On the third day out, at dusk, the wind started to rise.  By midnight I watched as the wind rose from right astern, first 20, OK put in one reef, then 25, OK put in the second reef and furl the genoa, then 35, well it cant go much higher.  The boat is no doing 8 to 10 knots down wind.  This is where single-hander lethargy sets in. You do nothing either because you are tired or you think it will get better.  When the wind was at 40 I decided to take the third reef in but did not move from my captains chair.  It was then the wind rose to 45 and then 47 and BANG the sail tore between the second and third reef points.
Now it was a question of taking the sail down.  I stepped up into the cockpit and started to move forward when a large wave washed all over the port side of the boat.  Time to clip onto the life lines, turn all the outside lights on and secure the sail.  Not a difficult job because Malua was still running before the wind and waves.  The autopilot handling the situation well.
When the sail was secure I only had a small furled staysail out and Malua was still doing 5 to 6 knots along the rhumb line to Tonga - 6 days away.
I slept well the rest of the night but by morning the seas from east of New Zealand had built to a massive 5 to 6 meters.  Thankfully quite ordered and pushing me in the right direction.
That afternoon while I was in the captains chair at the nav station the boat was slam
med over to the starboard side by a huge wave.  The doraid vent over the stove started to flood water and I found myself on my side underneath a waterfall of seawater coming through the closed companionway hatch. Before I realized what had happened Malua had righted herself and I was drenched through.

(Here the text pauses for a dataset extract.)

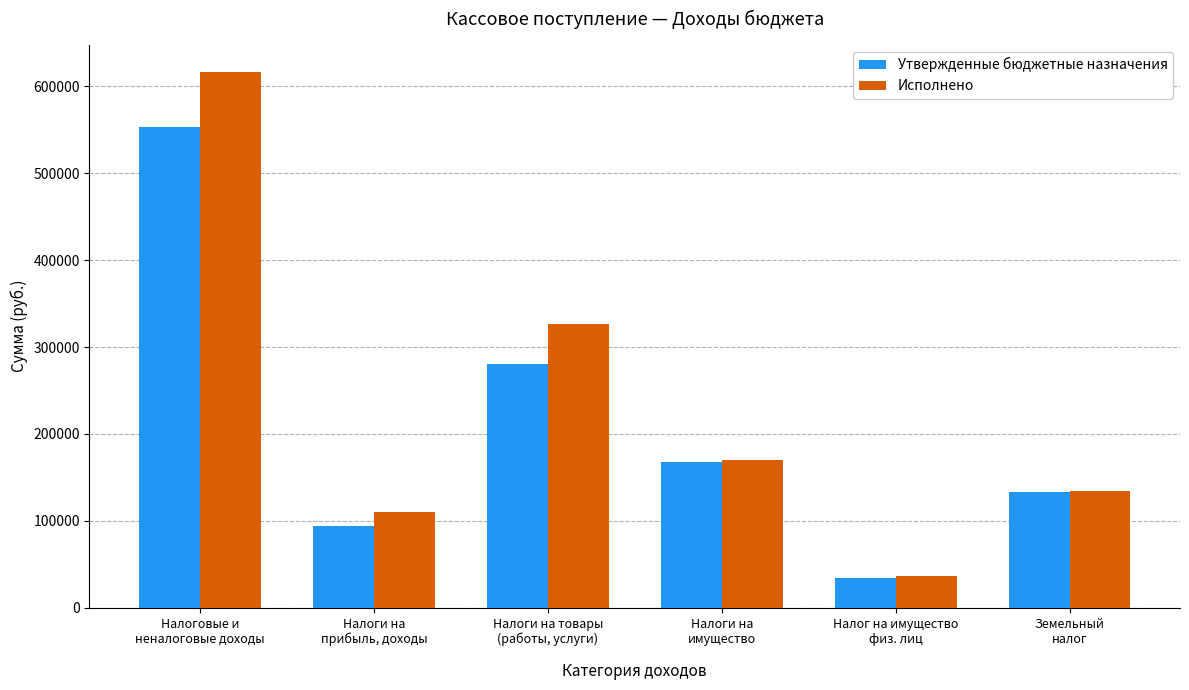

What are all the series names shown in the legend?

Утвержденные бюджетные назначения, Исполнено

I set about getting rid of the water by sweeping it into the bilge.  Days later I was to find the batteries swimming in a sea of water in their purpose built battery compartment. There was water everywhere in the aft section of Malua. My quarterback was wet so was things and bed sheets. The final water damage would be revealed days later.
I then realised that there was something flapping in the cockpit.  I opened the companion way and looked out to find all the canvas from the bimini and weather cloths ripped to pieces.  The two fenders secured at the stern had gone.  The stern anchor tied to the lifeline was over the side attached to the boat at the end of the anchor chain.  The life recovery ring was trailing astern on its line.  All the sheets and lines kept in the cockpit and under the hard dodger we somewhere else.  It was a mess.
Luckily it was light so I set about retrieving the things trailing overboard and securing the other lines in their correct place.
I was to find out later that the engine fan vent located in the cockpit had been flooded along with the large cockpit locker containing the one outboard engine.  The other on the rail had had a good sea water submersion.
What could I do. Just run before the wind with only the small furled staysail to give me direction and drive. Five day later I was off the northern tip of Tonga hoping for a tow into the harbour by one of my friends.  You soon find out who your friends are.  I had to take a commercial tow and a mooring buoy in Niefu harbour.  Relieved that I had made it to a place where I could get the engine fixed and repair the sail. That is a story in itself.